Of course it would be wonderful to have any kind of clothing you don’t wear any more, Eva! Do you remember the brown, buttoned coat I bought off you for 100 (!) marks? I’ve been wearing it ever since and it’s been very useful. Now I’m wondering whether to turn the fabric and combine it with the best bits of my old brown fur to make a winter coat for Ham. Thank goodness I bought a yellow fur, muskrat belly, on the proceeds of my solo exhibition – but there are none left for her now. Since you ask so eagerly, a pair of woollen stockings, or any other kind, would be lovely to have – it doesn’t matter in the slightest if they’ve got the odd hole! (Ham is size 38 (shoes) I’m 37). There have been no stockings here for many years. We manage pretty well, by the way, though we do look a bit shabby! Ham has had an awful lot of book covers this autumn and is quite tired. But in spite of that she came to the Noah’s Ark party, in her sky-blue evening gown. Faffan didn’t join us; he’s become more and more of a recluse – burrowing into his newspapers and not wanting to see a soul. [ … ]
Eva, I have to tell you: I could have got the Paris Scholarship from the French state. But I didn’t apply. I can’t leave Atos! That’s rather alarming, isn’t it! You ask, Eva – and yes, I would marry him anytime. But still live here in the studio. I don’t think the philosopher fancies embarking on matrimony, though. In your letter you touch on a problem that’s been very topical for both of us recently. No, Konikova, it’s not that we’re starting to get old, afraid of being left on our own, keen to find “security”. Not you and I. Nor do I think it would be so impossible for us to rise above the awkward incidents and inevitable gossip that can’t but follow when one lives openly with a man one loves. And it’s easy to end up as a part-time job even if one has married him, isn’t it? There’s something that lies deeper.

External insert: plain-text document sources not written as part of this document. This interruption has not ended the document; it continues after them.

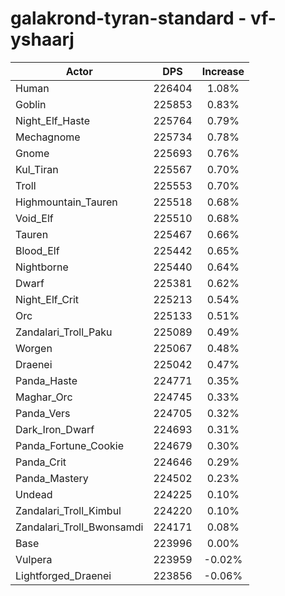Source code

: # galakrond-tyran-standard - vf-yshaarj
| Actor | DPS | Increase |
|---|:---:|:---:|
|Human|226404|1.08%|
|Goblin|225853|0.83%|
|Night_Elf_Haste|225764|0.79%|
|Mechagnome|225734|0.78%|
|Gnome|225693|0.76%|
|Kul_Tiran|225567|0.70%|
|Troll|225553|0.70%|
|Highmountain_Tauren|225518|0.68%|
|Void_Elf|225510|0.68%|
|Tauren|225467|0.66%|
|Blood_Elf|225442|0.65%|
|Nightborne|225440|0.64%|
|Dwarf|225381|0.62%|
|Night_Elf_Crit|225213|0.54%|
|Orc|225133|0.51%|
|Zandalari_Troll_Paku|225089|0.49%|
|Worgen|225067|0.48%|
|Draenei|225042|0.47%|
|Panda_Haste|224771|0.35%|
|Maghar_Orc|224745|0.33%|
|Panda_Vers|224705|0.32%|
|Dark_Iron_Dwarf|224693|0.31%|
|Panda_Fortune_Cookie|224679|0.30%|
|Panda_Crit|224646|0.29%|
|Panda_Mastery|224502|0.23%|
|Undead|224225|0.10%|
|Zandalari_Troll_Kimbul|224220|0.10%|
|Zandalari_Troll_Bwonsamdi|224171|0.08%|
|Base|223996|0.00%|
|Vulpera|223959|-0.02%|
|Lightforged_Draenei|223856|-0.06%|
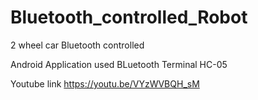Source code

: # Bluetooth_controlled_Robot
2 wheel car Bluetooth controlled

Android Application used
BLuetooth Terminal HC-05

Youtube link
https://youtu.be/VYzWVBQH_sM
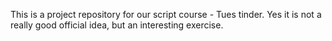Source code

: This is a project repository for our script course - Tues tinder.  Yes it is not a really good official idea, but an interesting exercise.
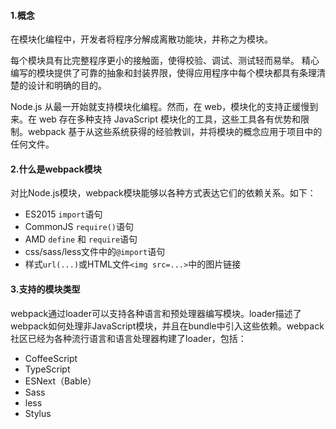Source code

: #### 1.概念
在模块化编程中，开发者将程序分解成离散功能块，并称之为模块。   

每个模块具有比完整程序更小的接触面，使得校验、调试、测试轻而易举。 精心编写的模块提供了可靠的抽象和封装界限，使得应用程序中每个模块都具有条理清楚的设计和明确的目的。

Node.js 从最一开始就支持模块化编程。然而，在 web，模块化的支持正缓慢到来。在 web 存在多种支持 JavaScript 模块化的工具，这些工具各有优势和限制。webpack 基于从这些系统获得的经验教训，并将模块的概念应用于项目中的任何文件。

#### 2.什么是webpack模块
对比Node.js模块，webpack模块能够以各种方式表达它们的依赖关系。如下：
+ ES2015 `import`语句
+ CommonJS `require()`语句
+ AMD `define` 和 `require`语句
+ css/sass/less文件中的`@import`语句
+ 样式`url(...)`或HTML文件`<img src=...>`中的图片链接

#### 3.支持的模块类型
webpack通过loader可以支持各种语言和预处理器编写模块。loader描述了webpack如何处理非JavaScript模块，并且在bundle中引入这些依赖。webpack社区已经为各种流行语言和语言处理器构建了loader，包括：
+ CoffeeScript
+ TypeScript
+ ESNext（Bable）
+ Sass
+ less
+ Stylus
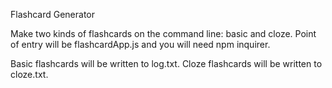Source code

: Flashcard Generator

Make two kinds of flashcards on the command line: basic and cloze. Point of entry will be flashcardApp.js and you will need npm inquirer. 

Basic flashcards will be written to log.txt. Cloze flashcards will be written to cloze.txt.
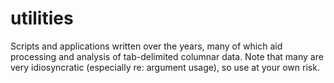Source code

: # utilities
Scripts and applications written over the years, many of which aid processing and analysis of tab-delimited columnar data. Note that many are very idiosyncratic (especially re: argument usage), so use at your own risk.
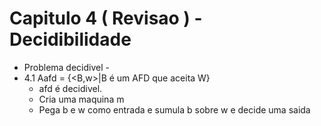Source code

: # Capitulo 4 ( Revisao ) - Decidibilidade
- Problema decidivel - 
- 4.1 Aafd = {<B,w>|B é um AFD que aceita W}
	- afd é decidivel.
	- Cria uma maquina m
	- Pega b e w como entrada e sumula b sobre w e decide uma saida
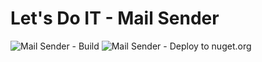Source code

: # Let's Do IT - Mail Sender

![Mail Sender - Build](https://github.com/lets-do-it-pl/common/workflows/Mail%20Sender%20-%20Build/badge.svg?branch=main)
![Mail Sender - Deploy to nuget.org](https://github.com/lets-do-it-pl/common/workflows/Mail%20Sender%20-%20Deploy%20to%20nuget.org/badge.svg)
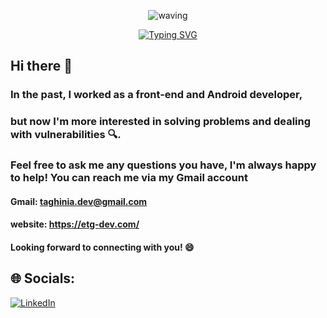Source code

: <div align="center" >
 
 ![waving](https://capsule-render.vercel.app/api?type=waving&height=90&color=gradient)
 
[![Typing SVG](https://readme-typing-svg.herokuapp.com?font=Mouse+Memoirs&size=65&pause=500&color=cd9106&vCenter=true&width=700&height=70&lines=Erfan+Taghinia;etg-dev;a+Software+Developer)](https://git.io/typing-svg)
 
 </div>
 
## Hi there 👋

### In the past, I worked as a front-end and Android developer, 
### but now I'm more interested in solving problems and dealing with vulnerabilities 🔍.

### Feel free to ask me any questions you have, I'm always happy to help! You can reach me via my Gmail account 

#### Gmail: taghinia.dev@gmail.com
#### website: https://etg-dev.com/


#### Looking forward to connecting with you! 😄



## 🌐 Socials:
[![LinkedIn](https://img.shields.io/badge/LinkedIn-%230077B5.svg?logo=linkedin&logoColor=white)](https://linkedin.com/in/erfan-taghinia-547284163) 
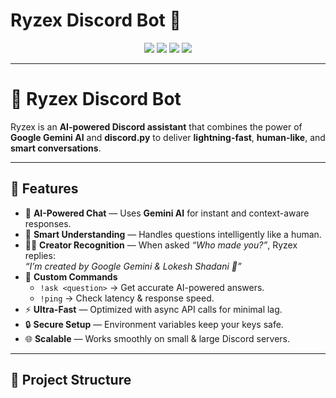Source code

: # Ryzex Discord Bot 🤖

<p align="center">
  <img src="https://img.shields.io/badge/Status-Active-brightgreen?style=for-the-badge" />
  <img src="https://img.shields.io/badge/Python-3.10%2B-blue?style=for-the-badge&logo=python" />
  <img src="https://img.shields.io/badge/Google-Gemini AI-orange?style=for-the-badge&logo=google" />
  <img src="https://img.shields.io/badge/Discord-Bot-5865F2?style=for-the-badge&logo=discord" />
</p>

---

# 🌌 Ryzex Discord Bot

Ryzex is an **AI-powered Discord assistant** that combines the power of **Google Gemini AI** and **discord.py** to deliver **lightning-fast**, **human-like**, and **smart conversations**.  

---

## 🚀 Features

- 🤖 **AI-Powered Chat** — Uses **Gemini AI** for instant and context-aware responses.
- 🧠 **Smart Understanding** — Handles questions intelligently like a human.
- 👨‍💻 **Creator Recognition** — When asked *“Who made you?”*, Ryzex replies:  
  *“I’m created by Google Gemini & Lokesh Shadani 🚀”*
- 🎯 **Custom Commands**
    - `!ask <question>` → Get accurate AI-powered answers.
    - `!ping` → Check latency & response speed.
- ⚡ **Ultra-Fast** — Optimized with async API calls for minimal lag.
- 🔒 **Secure Setup** — Environment variables keep your keys safe.
- 🌐 **Scalable** — Works smoothly on small & large Discord servers.

---

## 📂 Project Structure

Up to now I’ve been a single person, who has taken great care over safety margins, and I’ve always kept that kind of private life carefully hidden, keeping it as a rather embarrassing luxury, alongside my work. Now I don’t care about the margins any more. I don’t want, and never will want, to have anyone else but him. Until now, the thought of potential loves to come has always been thinkable. That’s been a bit sad, perhaps, but also comforting. Now my burning wish is never to have another love affair – it seems
inconceivable. And I can’t, and don’t want to, hide away what I’m most proud of, which isn’t just luxury-on-the-side any more, but something natural, essential, a big part of my self and my life. It would be like not daring to show your eyes! And that’s why it suddenly seems so obvious that we should also show outwardly, legitimately: we have chosen each other. Besides which, it’s a token of appreciation of the other person to want to marry him or her. You close off the retreat route, or at least make it more difficult, you admit “I intend this as my definitive choice, and am acknowledging it openly in this way”. I’m very tired of this half-heartedness, my own half-heartedness. But, Eva – one thing. I know I would accept a so-called secret marriage with the same joy; the knowledge that he’s chosen me for his whole life. (naturally apart from anything that could later divide us, split us up.) It’s a matter between Atos and me – the outside world isn’t at all as important. Of course a marriage would be more practical, one wouldn’t have to be on one’s guard, holding one’s breath when there’s a ring at the door in the morning instead of simply opening it and saying: Come back later, my husband’s still asleep. For example. And we could enjoy ourselves at the same parties, go on the same trips without having to beat about the bush at stations and hotels.